The bullish outlook for gold comes as the precious metal sees some profit-taking heading into the weekend after retesting resistance at $2,000 an ounce. April gold futures last traded at $1980.20 an ounce, relatively flat from last week.
Looking past the short-term technical selling, the analysts noted that gold remains the best safe-haven hedge against financial risks. They also added that an end to the Federal Reserve's tightening cycle, leading to a weaker U.S. dollar, will continue supporting the precious metal.
According to Goldman Sachs, investors will once again start moving capital into gold-backed exchange-traded products.

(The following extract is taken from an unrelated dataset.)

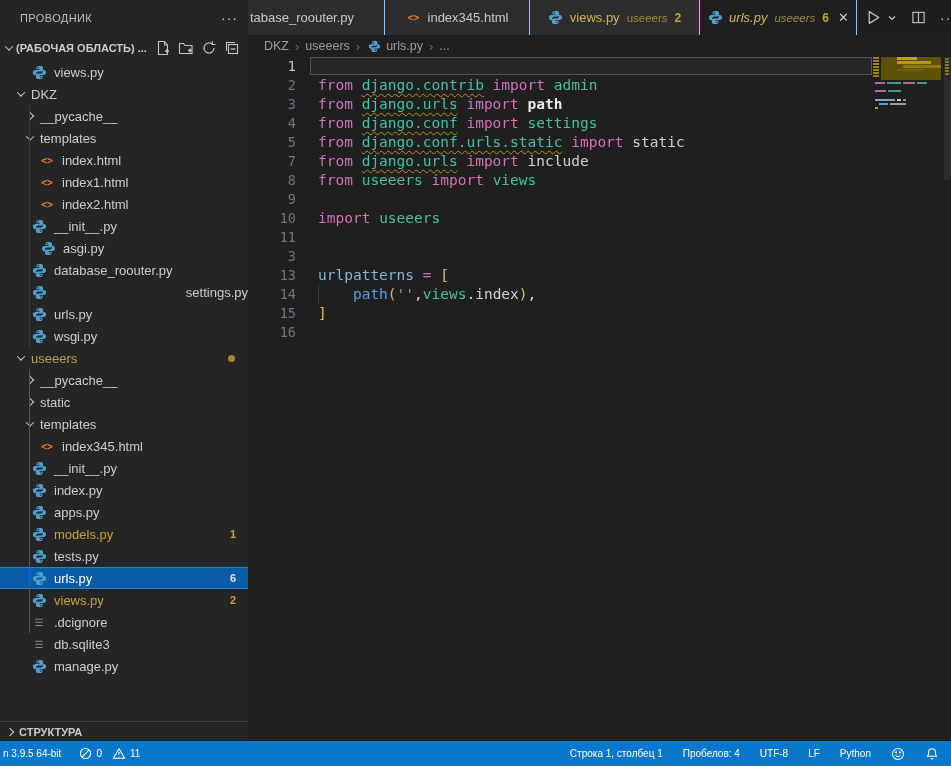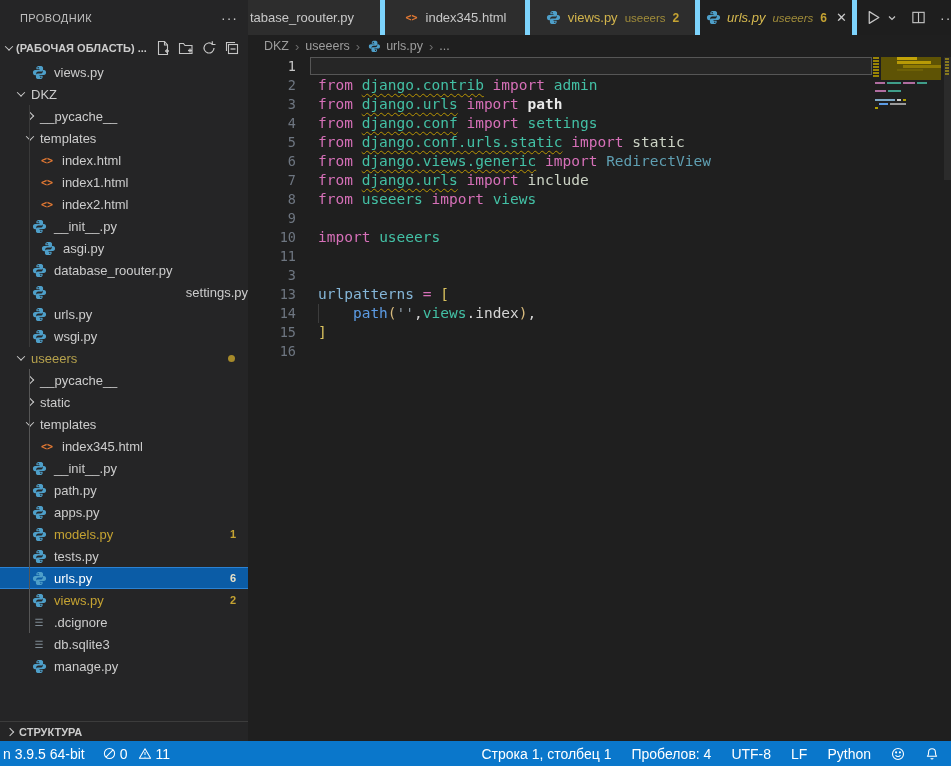"tabase_roouter.py" .tab { border-right: 5px solid #7dd3fc -> 1px solid #7dd3fc }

"We believe the market will be well supported not only by ETF inflows once Fed fund rates have peaked but by a stronger 'Wealth' effect from the East as the USD depreciates into year-end on yield compression and EM GDP grows strongly on China reopening effects,” the bank said in the note.
Since the start of the banking crisis two weeks ago with the collapse of two major regional U.S. banks, about 24 tonnes of gold has flowed into the world's biggest gold ETF, SPDR Gold Shares (NYSE: GLD).
According to data from the World Gold Council, global gold ETFs saw inflows of 18 tonnes in the first few days of the banking crisis, ending ten consecutive weeks of outflows.
|Gold bulls are in the driver's seat; market sentiment looking for prices to hold around $2,000|
Although gold is expected to grind higher from current levels, Goldman analysts said it would take a significant shift in the Federal Reserve's monetary policy to push prices above $2,100 an ounce.
Goldman Sachs economists are not expecting the Federal Reserve to cut interest rates this year, in line with comments from the head of the central bank Jerome Powell.
However, market expectations paint a different picture. According to the CME FedWatch Tool, the market is pricing in a rate cut by June and sees the potential for four rate cuts before the end of the year.